With the Boston bomber, Dzhokhar Tsarnaev being sentenced to death, and a number of botched executions attracting the attention of the U.S. Supreme Court, the death penalty has been in the headlines recently. The most recent survey from Fairleigh Dickinson University’s PublicMind finds support for the death penalty virtually unchanged from when the same question was asked in 2006. Fifty-seven percent of respondents say they favor the death penalty for certain crimes with 36 percent opposed. In 2006, support measured 54 percent with 31 percent opposed.
“With the Supreme Court decision on lethal injections looming, and another federal defendant sentenced to death, sentiment in New Jersey is squarely on the side of allowing the practice to continue. A majority would undoubtedly agree with the decision to sentence the Boston bomber to the ultimate penalty,” said Krista Jenkins, director of PublicMind and professor of political science. She went on tos say “It’s not really a state issue, as New Jersey is among those states who abolished the death penalty in 2007. It’s more of a federal issue, given the difficulty that many states are having in getting the drugs needed for the legal injection cocktail.
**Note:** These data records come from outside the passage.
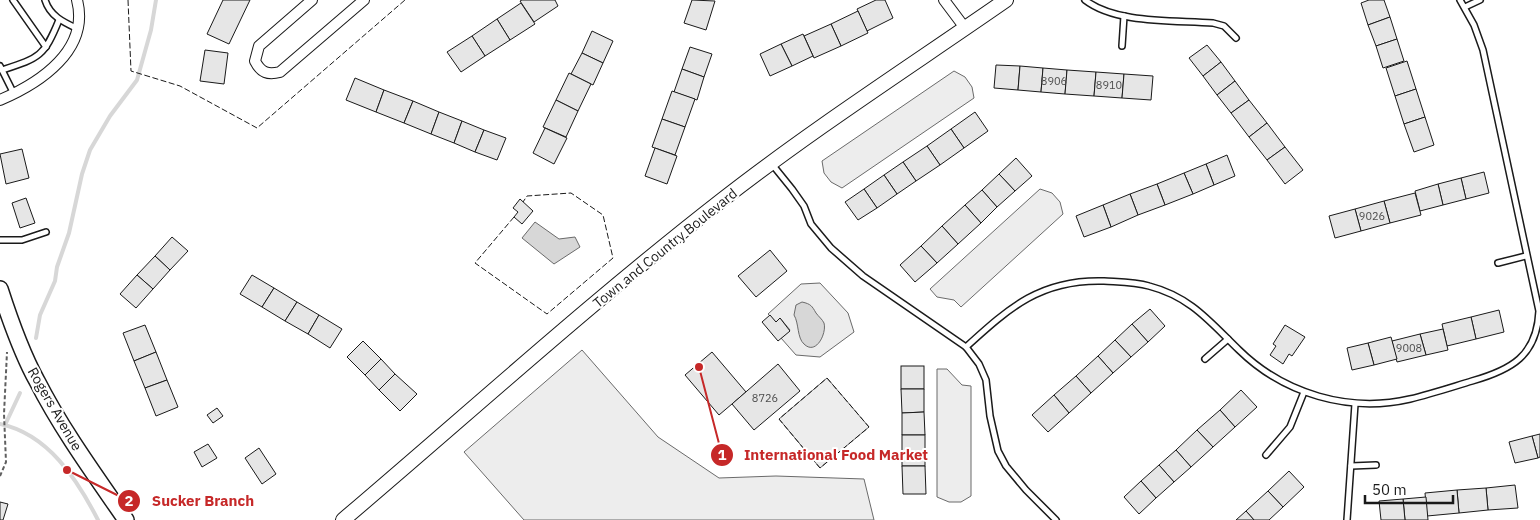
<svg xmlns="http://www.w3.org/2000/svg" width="1540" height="520" viewBox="0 0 1540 520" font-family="'IBM Plex Sans',sans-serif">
	<rect width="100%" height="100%" fill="#fff"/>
	<g fill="#ededed" stroke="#6a6a6a">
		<path d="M954,71L965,77L972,87L974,98L842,188L831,182L824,173L822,161Z"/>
		<path d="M1040,189L1052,193L1060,202L1063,214L961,307L954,300L937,297L930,289Z"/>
		<path d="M820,283L848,313L854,332L820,357L796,355L781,338L790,330L780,318L776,322L768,314L801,284Z"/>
		<path d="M582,350L658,437L719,478L776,476L864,479L874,520H524L464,452Z"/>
		<path d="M937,369H947L962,385L971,386V496L961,502H949L937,497Z"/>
		<path d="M827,378L869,427L820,468L779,419Z"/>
	</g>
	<g fill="#d7d7d7" stroke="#6a6a6a">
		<path d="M535,222L559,239L575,237L580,247L554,264L522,238Z"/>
		<path d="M802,302C811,304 812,306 816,313C819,317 822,319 824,323C827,333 816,356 804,344C797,338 799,323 794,315L796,305Z"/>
	</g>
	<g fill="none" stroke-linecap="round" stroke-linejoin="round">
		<g stroke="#d7d7d7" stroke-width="4">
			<path d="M36,338L40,315L55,281L57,267L69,233L82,174L90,150L110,116L137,80L151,30L156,0"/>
			<path d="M0,424C48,434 77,479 98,520"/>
			<path d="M5,425L20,393"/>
		</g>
	</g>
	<g fill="#e6e6e6" stroke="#1a1a1a">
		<path d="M223,0H250L229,44L207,34Z"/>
		<path d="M522,0H555L558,6L534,22L520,1Z"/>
		<path d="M692,0L715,1L706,30L684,23Z"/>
		<path d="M876,0H885L893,18L867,31L857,9Z"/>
		<path d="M1369,0H1384L1390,17L1368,25L1361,3Z"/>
		<path d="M521,3L535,24L510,40L497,19Z"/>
		<path d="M858,11L868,33L841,46L831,24Z"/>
		<path d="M1390,17L1397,39L1376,46L1368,25Z"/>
		<path d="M497,19L510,40L485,56L472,36Z"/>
		<path d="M831,24L841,46L814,58L804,36Z"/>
		<path d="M592,31L613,41L603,63L582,53Z"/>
		<path d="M803,34L813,56L792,66L781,44Z"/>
		<path d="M472,36L485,56L461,72L447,52Z"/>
		<path d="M1397,39L1404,61L1383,68L1376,46Z"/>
		<path d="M781,44L792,66L770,76L760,54Z"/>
		<path d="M1207,45L1221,62L1203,76L1189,58Z"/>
		<path d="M690,47L712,54L704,77L682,69Z"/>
		<path d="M205,50L228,53L224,84L200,81Z"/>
		<path d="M582,53L603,63L593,85L571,74Z"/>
		<path d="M1407,61L1416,89L1395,96L1386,68Z"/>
		<path d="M1221,62L1235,81L1217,95L1203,76Z"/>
		<path d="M996,65L1020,66L1018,90L994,88Z"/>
		<path d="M1020,66L1043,68L1041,92L1018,90Z"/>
		<path d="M1043,68L1067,70L1065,94L1041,92Z"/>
		<path d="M682,69L704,77L697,100L674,92Z"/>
		<path d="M1067,70L1096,72L1094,96L1065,94Z"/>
		<path d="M1096,72L1124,74L1122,98L1094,96Z"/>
		<path d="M569,73L591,84L578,111L556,100Z"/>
		<path d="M1124,74L1153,76L1151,100L1122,98Z"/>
		<path d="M355,78L384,90L376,112L346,100Z"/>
		<path d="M1235,81L1249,100L1231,113L1217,95Z"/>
		<path d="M1416,89L1425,117L1404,124L1395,96Z"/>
		<path d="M384,90L413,101L404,123L376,112Z"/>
		<path d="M672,91L695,99L685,127L662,119Z"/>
		<path d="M556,100L578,111L566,137L543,127Z"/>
		<path d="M1249,100L1267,123L1249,137L1231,113Z"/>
		<path d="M413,101L439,112L431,134L404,123Z"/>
		<path d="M439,112L462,121L454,143L431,134Z"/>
		<path d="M975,112L988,131L964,148L951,129Z"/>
		<path d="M1425,117L1434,145L1414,152L1404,124Z"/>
		<path d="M662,119L685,127L675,155L652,147Z"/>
		<path d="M462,121L484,130L475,152L454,143Z"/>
		<path d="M1267,123L1285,147L1267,160L1249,137Z"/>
		<path d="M545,128L567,138L554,164L533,153Z"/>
		<path d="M951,129L964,148L940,165L927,146Z"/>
		<path d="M484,130L506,138L497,160L475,152Z"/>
		<path d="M927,146L940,165L916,181L903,162Z"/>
		<path d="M1285,147L1303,170L1285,184L1267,160Z"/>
		<path d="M655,148L677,156L667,184L645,176Z"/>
		<path d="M22,149L29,178L6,184L0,154Z"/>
		<path d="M1227,155L1235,176L1214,185L1206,164Z"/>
		<path d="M1016,158L1032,176L1015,191L999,174Z"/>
		<path d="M903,162L916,181L897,194L884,175Z"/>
		<path d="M1206,164L1214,185L1193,194L1184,173Z"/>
		<path d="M1484,172L1489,193L1466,199L1461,178Z"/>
		<path d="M1184,173L1193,194L1165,205L1157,184Z"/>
		<path d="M999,174L1015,191L997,207L982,190Z"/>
		<path d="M884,175L897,194L877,208L864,189Z"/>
		<path d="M1461,178L1466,199L1443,205L1438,184Z"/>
		<path d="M1157,184L1165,205L1138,215L1130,194Z"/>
		<path d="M1438,184L1443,205L1420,211L1415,191Z"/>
		<path d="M864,189L877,208L858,220L845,202Z"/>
		<path d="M982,190L997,207L981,223L965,205Z"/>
		<path d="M1415,193L1421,215L1390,223L1384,201Z"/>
		<path d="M1130,194L1138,215L1111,227L1103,205Z"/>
		<path d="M26,198L35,223L20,228L12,203Z"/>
		<path d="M520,199L533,211L522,224L514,217L518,212L513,208Z"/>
		<path d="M1384,201L1390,223L1361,231L1355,209Z"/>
		<path d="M965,205L981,223L958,244L942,226Z"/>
		<path d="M1103,205L1111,227L1084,237L1076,216Z"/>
		<path d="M1355,209L1361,231L1335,238L1329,216Z"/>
		<path d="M942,226L958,244L937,263L921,246Z"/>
		<path d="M172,237L188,251L170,270L155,256Z"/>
		<path d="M921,246L937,263L915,282L900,265Z"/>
		<path d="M770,250L787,271L756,297L738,276Z"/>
		<path d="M155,256L170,270L153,289L137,275Z"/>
		<path d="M137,275L153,289L136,308L120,294Z"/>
		<path d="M252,275L274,288L262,307L240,294Z"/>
		<path d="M274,288L297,302L285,321L262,307Z"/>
		<path d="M297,302L319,315L308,334L285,321Z"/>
		<path d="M1150,309L1165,326L1148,342L1132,324Z"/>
		<path d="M1499,310L1504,332L1476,339L1471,317Z"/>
		<path d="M319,315L342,329L330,348L308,334Z"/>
		<path d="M770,315L776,322L780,318L790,331L778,341L762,322Z"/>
		<path d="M1471,317L1476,339L1447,346L1442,324Z"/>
		<path d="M1132,324L1148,342L1131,357L1115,340Z"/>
		<path d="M145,325L156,352L134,361L123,333Z"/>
		<path d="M1285,325L1305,337L1292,356L1289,354L1283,364L1270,355L1276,346L1273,344Z"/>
		<path d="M1443,329L1448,350L1426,355L1420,334Z"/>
		<path d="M1420,334L1426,355L1397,362L1392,341Z"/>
		<path d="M1391,337L1397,359L1374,365L1368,343Z"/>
		<path d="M1115,340L1131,357L1113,373L1098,356Z"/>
		<path d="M363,341L381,359L365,375L347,357Z"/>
		<path d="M1368,343L1374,365L1352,370L1347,348Z"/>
		<path d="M156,352L167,380L145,388L134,361Z"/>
		<path d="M712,352L746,392L719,415L685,375Z"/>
		<path d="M1098,356L1113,373L1091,393L1076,376Z"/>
		<path d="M381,359L395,374L379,390L365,375Z"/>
		<path d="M778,364L800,391L754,430L732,404Z"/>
		<rect x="901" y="366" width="23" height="23"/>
		<path d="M395,374L417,394L400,411L379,390Z"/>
		<path d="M1076,376L1091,393L1069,413L1054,395Z"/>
		<path d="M167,380L178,407L156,416L145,388Z"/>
		<path d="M901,389H924V412L902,413Z"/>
		<path d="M1241,390L1257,407L1235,427L1220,410Z"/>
		<path d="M1054,395L1069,413L1048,432L1032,415Z"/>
		<path d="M217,408L223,416L213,423L207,415Z"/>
		<path d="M1220,410L1235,427L1213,447L1197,430Z"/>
		<path d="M924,412L925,435H902V413Z"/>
		<path d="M1197,430L1213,447L1191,467L1176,450Z"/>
		<path d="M1540,434V457L1538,458L1532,436Z"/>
		<rect x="902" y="435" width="23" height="31"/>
		<path d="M1532,436L1538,458L1515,463L1509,442Z"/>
		<path d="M208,444L217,458L202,467L194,452Z"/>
		<path d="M259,448L276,474L262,484L245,458Z"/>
		<path d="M1176,450L1191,467L1174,482L1159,465Z"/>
		<path d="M1159,465L1174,482L1156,498L1141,481Z"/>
		<path d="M902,466H925L926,494H903Z"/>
		<path d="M1289,471L1304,487L1283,507L1268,491Z"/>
		<path d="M1141,481L1156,498L1139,514L1124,497Z"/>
		<path d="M1515,485L1518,508L1488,510L1486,488Z"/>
		<path d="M1486,488L1488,510L1459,513L1457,490Z"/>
		<path d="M1457,490L1459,513L1427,516L1425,493Z"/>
		<path d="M1268,491L1283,507L1269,520H1254L1246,511Z"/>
		<path d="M1426,497L1428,520H1405L1403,499Z"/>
		<path d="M1403,499L1405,520H1381L1379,501Z"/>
		<path d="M0,502L8,504L3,520H0Z"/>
		<path d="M1246,511L1254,520H1236Z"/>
	</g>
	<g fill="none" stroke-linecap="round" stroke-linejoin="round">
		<g stroke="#1a1a1a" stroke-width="8">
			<g id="service">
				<path d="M13,0L46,47"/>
				<path d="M45,0C50,16 63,22 78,29"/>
				<path d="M1085,0C1116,24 1174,20 1213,23L1224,26L1236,38"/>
				<path d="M1465,7L1480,0"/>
				<path d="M1122,46L1124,16"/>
				<path d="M0,66L14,94"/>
				<path d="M2,70C39,58 44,57 59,20"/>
				<path d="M771,163L792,189L804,206L811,224L831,248L863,276L966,347L979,364L986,380L990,416L998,451L1006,466L1026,490L1056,520"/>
				<path d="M0,240H22L46,232"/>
				<path d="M1498,263L1526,256"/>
				<path d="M966,347C1010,307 1041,279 1104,281C1118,282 1135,282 1149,286C1191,297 1210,322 1239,350C1284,394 1349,413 1410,399C1431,394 1452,387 1472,381C1511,370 1537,356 1539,311L1483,50L1474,25L1460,0"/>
				<path d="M1205,359L1228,339"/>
				<path d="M1266,455L1290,427L1304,392"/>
				<path d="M1351,466L1376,465"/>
				<path d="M1347,520L1355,404"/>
			</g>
		</g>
		<g stroke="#1a1a1a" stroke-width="12">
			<g id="minor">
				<path d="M312,0L259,46L255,61C261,73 268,75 280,72L364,0"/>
				<path d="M944,0L965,28"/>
				<path d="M0,100C40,83 90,50 77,0"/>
			</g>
		</g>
		<g stroke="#1a1a1a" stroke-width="16">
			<path id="tertiary" d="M343,520C469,413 591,302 722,200C813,129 911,66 1006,0"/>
		</g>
		<g stroke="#1a1a1a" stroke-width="18">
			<path id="secondary" d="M0,289C10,320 21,352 37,381C62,430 95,475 126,520"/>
		</g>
		<path stroke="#5f5f5f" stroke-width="2" stroke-dasharray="4 2.5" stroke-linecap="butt" d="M0,476L6,462L4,414L7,352"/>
		<use href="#service" stroke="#fff" stroke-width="5"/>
		<use href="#minor" stroke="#fff" stroke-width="10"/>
		<use href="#tertiary" stroke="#fff" stroke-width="14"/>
		<use href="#secondary" stroke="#fff" stroke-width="15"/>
		<g stroke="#1a1a1a" stroke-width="1" stroke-dasharray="6 2.5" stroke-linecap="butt">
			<path d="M128,0L131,71L180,86L257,128L405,0"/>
			<path d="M514,217L475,263L547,314L613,258L603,215L571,193L527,196L523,202"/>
			<path d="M827,378L869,427L820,468L779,419Z"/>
		</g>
	</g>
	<g text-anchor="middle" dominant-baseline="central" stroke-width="4" stroke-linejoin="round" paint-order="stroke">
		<g font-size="11" fill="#4d4d4d">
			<text x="1054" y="81">8906</text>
			<text x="1109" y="85">8910</text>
			<text x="1372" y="216">9026</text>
			<text x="1409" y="348">9008</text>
			<text x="765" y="398">8726</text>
		</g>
		<g font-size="14" fill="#1a1a1a" stroke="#fff">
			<text transform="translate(665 248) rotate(-39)">Town and Country Boulevard</text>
			<text transform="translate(55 409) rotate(60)">Rogers Avenue</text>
		</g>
	</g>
	<path fill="none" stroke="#c62828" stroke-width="2" d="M699 367L722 455M67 470L129 501"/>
	<g fill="#c62828" stroke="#fff" stroke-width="2">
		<circle cx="699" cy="367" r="5"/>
		<circle cx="67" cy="470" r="5"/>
		<circle cx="722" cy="455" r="12"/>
		<circle cx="129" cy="501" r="12"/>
	</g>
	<g font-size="15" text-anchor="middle" font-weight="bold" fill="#fff">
		<text x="722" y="460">1</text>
		<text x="129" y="506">2</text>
	</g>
	<g font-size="15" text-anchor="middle" font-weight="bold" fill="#c62828" stroke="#fff" stroke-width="4" stroke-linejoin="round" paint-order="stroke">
		<text x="836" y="460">International Food Market</text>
		<text x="203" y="506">Sucker Branch</text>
	</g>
	<path d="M1365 495v8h88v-8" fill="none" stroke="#1a1a1a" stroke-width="2.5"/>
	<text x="1372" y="495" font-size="15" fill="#1a1a1a" stroke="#ffffff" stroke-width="4" paint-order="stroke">50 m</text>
</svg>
Right now Garden Staters are about where the nation is in regard to the question. Other polls have national support at 56 percent, another sign that New Jersey is really a microcosm of the rest of the nation.”
Not everyone embraces this form of punishment: Support is the strongest among Republicans, whites, men, and Gen Xers — with clear majorities of all of these groups saying yes to the ultimate penalty. There is considerably less support among Democrats, people of color, women, and Millennials — all of whom oppose the death penalty in numbers almost reaching or exceeding a majority.
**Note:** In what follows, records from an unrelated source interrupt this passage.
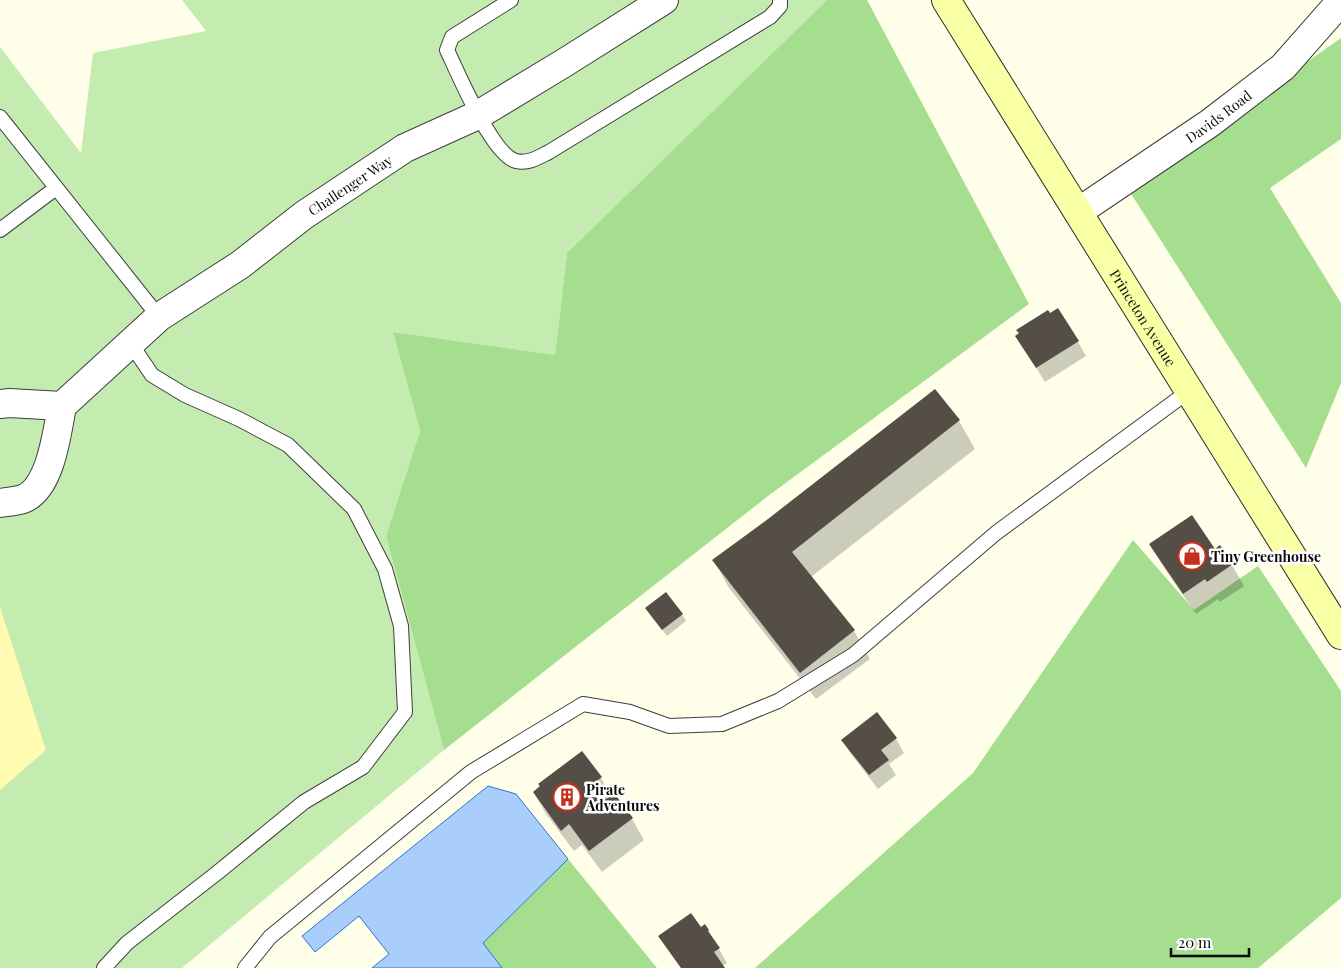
<svg xmlns="http://www.w3.org/2000/svg" width="1341" height="968" viewBox="0 0 1341 968" font-family="'Playfair Display',serif">
<style>
.green{fill:#c4ecb0}
.forest{fill:#a4de8e}
.sand{fill:#fffbb1}
.water{fill:#a9cefb;stroke:#2b74d7}
.shadow{fill:#0003}
.building{fill:#544e46}
.lines{fill:none;stroke-linecap:round;stroke-linejoin:round}
.service-casing{stroke:#3e3e3e;stroke-width:16}
.minor-casing{stroke:#3e3e3e;stroke-width:30}
.secondary-casing{stroke:#2d2d2d;stroke-width:30}
.service{stroke:#fff;stroke-width:14}
.minor{stroke:#fff;stroke-width:28}
.secondary{stroke:#f9ffa4;stroke-width:28}
.labels{text-anchor:middle;dominant-baseline:central;stroke-width:5;stroke-linejoin:round;paint-order:stroke}
.street-label{font-size:14px;fill:#0b0b0b;stroke:#fff}
.poi-label{font-size:14px;font-weight:bold;fill:#0b0b0b;stroke:#fff;text-anchor:start}
</style>
<rect width="100%" height="100%" fill="#ffffe9"/>
<!-- green -->
<path class="green" d="M 182,0 L 827,0 L 567,253 L 555,355 L 393,332 L 420,431 L 386,536 L 444,750 L 182,968 L 0,968 L 0,47 L 81,153 L 93,53 L 206,31 Z"/>
<!-- forest -->
<path class="forest" d="M 827,0 L 867,0 L 1029,304 L 768,496 L 444,750 L 386,536 L 420,431 L 393,332 L 555,355 L 567,253 Z
M 1341,38 L 1341,139 L 1270,188 L 1341,303 L 1341,383 L 1306,468 L 1128,189 Z
M 1133,540 L 1194,610 L 1258,566 L 1341,691 L 1341,898 L 1258,968 L 755,968 L 973,773 Z
M 568,859 L 657,968 L 502,968 L 483,943 Z"/>
<!-- sand -->
<path class="sand" d="M 0,607 L 46,750 L 0,790 Z"/>
<!-- water -->
<path class="water" d="M 488,786 L 516,794 L 568,859 L 483,943 L 502,968 L 372,968 L 389,954 L 359,916 L 315,952 L 302,936 Z"/>
<!-- shadow -->
<path class="shadow" d="M 1078,342 L 1086,356 L 1045,382 L 1025,350 Z
M 935,390 L 959,421 L 975,449 L 811,577 L 854,631 L 870,659 L 816,699 L 729,588 L 714,561 L 768,520 Z
M 1150,545 L 1215,550 L 1232,565 L 1244,586 L 1220,602 L 1218,599 L 1196,614 L 1163,566 Z
M 682,614 L 686,621 L 667,636 L 651,615 Z
M 877,714 L 896,739 L 904,753 L 889,764 L 896,775 L 878,789 L 851,754 L 842,740 Z
M 601,778 L 611,796 L 613,795 L 632,819 L 644,840 L 602,872 L 582,845 L 574,851 L 546,814 L 534,793 Z
M 700,929 L 708,930 L 727,963 L 722,966 L 723,968 L 681,968 L 660,936 Z"/>
<!-- building -->
<path class="building" d="M 1058,308 L 1079,341 L 1036,368 L 1015,336 L 1019,333 L 1016,330 L 1048,310 L 1050,313 Z
M 935,389 L 960,420 L 792,552 L 855,630 L 800,673 L 712,560 L 768,519 Z
M 1192,515 L 1215,549 L 1220,545 L 1233,564 L 1207,582 L 1205,579 L 1183,594 L 1149,544 Z
M 666,592 L 683,614 L 662,630 L 645,608 Z
M 877,712 L 897,738 L 881,750 L 889,760 L 869,775 L 841,740 Z
M 582,751 L 602,777 L 590,786 L 602,802 L 614,793 L 633,818 L 589,851 L 569,824 L 561,831 L 533,792 L 540,786 L 538,784 Z
M 691,913 L 701,927 L 705,924 L 709,930 L 708,931 L 720,948 L 714,952 L 725,968 L 681,968 L 658,936 Z"/>
<g class="lines">
<!-- service casing -->
<g class="service-casing">
<path id="service" d="M 511,0 L 452,37 L 447,50 C 458,73 492,155 516,161 C 529,164 539,157 549,152 L 770,17 L 780,6 L 780,0
M 0,117 L 159,317
M 0,230 L 56,188
M 104,968 L 127,943 L 217,873 L 304,802 L 363,767 L 405,712 L 401,626 L 385,569 L 354,509 L 288,445 L 239,419 L 185,395 L 152,375 L 131,344
M 245,968 L 270,937 L 471,772 L 583,704 L 630,712 L 669,726 L 722,724 L 778,701 L 853,655 L 996,533 L 1189,391"/>
</g>
<!-- minor casing -->
<g class="minor-casing">
<g id="minor">
<path id="s1" d="M 1078,212 L 1210,123 L 1283,67 L 1341,1"/>
<path d="M 0,404 L 9,403 L 62,406 C 57,432 51,488 23,499 C 16,501 7,502 0,503"/>
<path id="s2" d="M 62,406 L 159,317 L 240,265 L 304,215 L 405,148 L 478,115 L 564,63 L 664,0"/>
</g>
</g>
<!-- secondary casing -->
<g class="secondary-casing">
<g id="secondary">
<path id="s3" d="M 946,0 L 1341,635"/>
</g>
</g>
<!-- service -->
<use href="#service" class="service"/>
<!-- minor -->
<use href="#minor" class="minor"/>
<!-- secondary -->
<use href="#secondary" class="secondary"/>
</g>
<!-- icons -->
<defs>
<g id="shop-ring" transform="scale(1.4375)"><circle r="9.5" fill="#fff" stroke="#c4301a" stroke-width="1.5"/><path d="M-5-2.5h2.3a2.7 3.5 0 0 1 5.4 0H5L5.5 6h-11ZM-1.5-2.5h3a1.5 2.3 0 0 0-3 0Z" fill="#c4301a"/></g>
<g id="building-ring" transform="scale(1.4375)"><circle r="9.5" fill="#fff" stroke="#c4301a" stroke-width="1.5"/><path d="M-4-6H4V6H1V3H-1V6H-4ZM-2.5-4.3h1.7v1.8h-1.7ZM.8-4.3h1.7v1.8H.8ZM-2.5-1h1.7V.8h-1.7ZM.8-1h1.7V.8H.8Z" fill="#c4301a"/></g>
</defs>
<g fill-rule="evenodd">
<use href="#shop-ring" x="1192" y="556"/>
<use href="#building-ring" x="567" y="797"/>
</g>
<g class="labels">
<!-- street labels -->
<g class="street-label">
<text stroke="none"><textPath href="#s1" startOffset="170">Davids Road</textPath></text>
<text stroke="none"><textPath href="#s2" startOffset="364">Challenger Way</textPath></text>
<text stroke="none"><textPath href="#s3" startOffset="374">Princeton Avenue</textPath></text>
</g>
<!-- poi labels -->
<g class="poi-label">
<text x="1211" y="556">Tiny Greenhouse</text>
<text x="586" y="789">Pirate<tspan x="586" dy="16">Adventures</tspan></text>
</g>
</g>
<!-- scale -->
<path d="M1171 948v8h78v-8" fill="none" stroke="#0b0b0b" stroke-width="2.5"/>
<text x="1178" y="948" font-size="15" fill="#0b0b0b" stroke="#ffffff" stroke-width="4" paint-order="stroke">20 m</text>
</svg>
Partisanship and race are the two biggest dividers in attitudes toward the death penalty. Among whites, approval approaches two-thirds, but among blacks support plummets thirty points to 35 percent. Three-fourths of Republicans favor this form of punishment with fewer than half of all Democrats.
The Fairleigh Dickinson University poll of 1314 adults, including an oversample of 403African-Americans, in New Jersey was conducted by telephone with both landline and cell phones from April 13 through April 19. The margin of error is +/- 3 percentage points.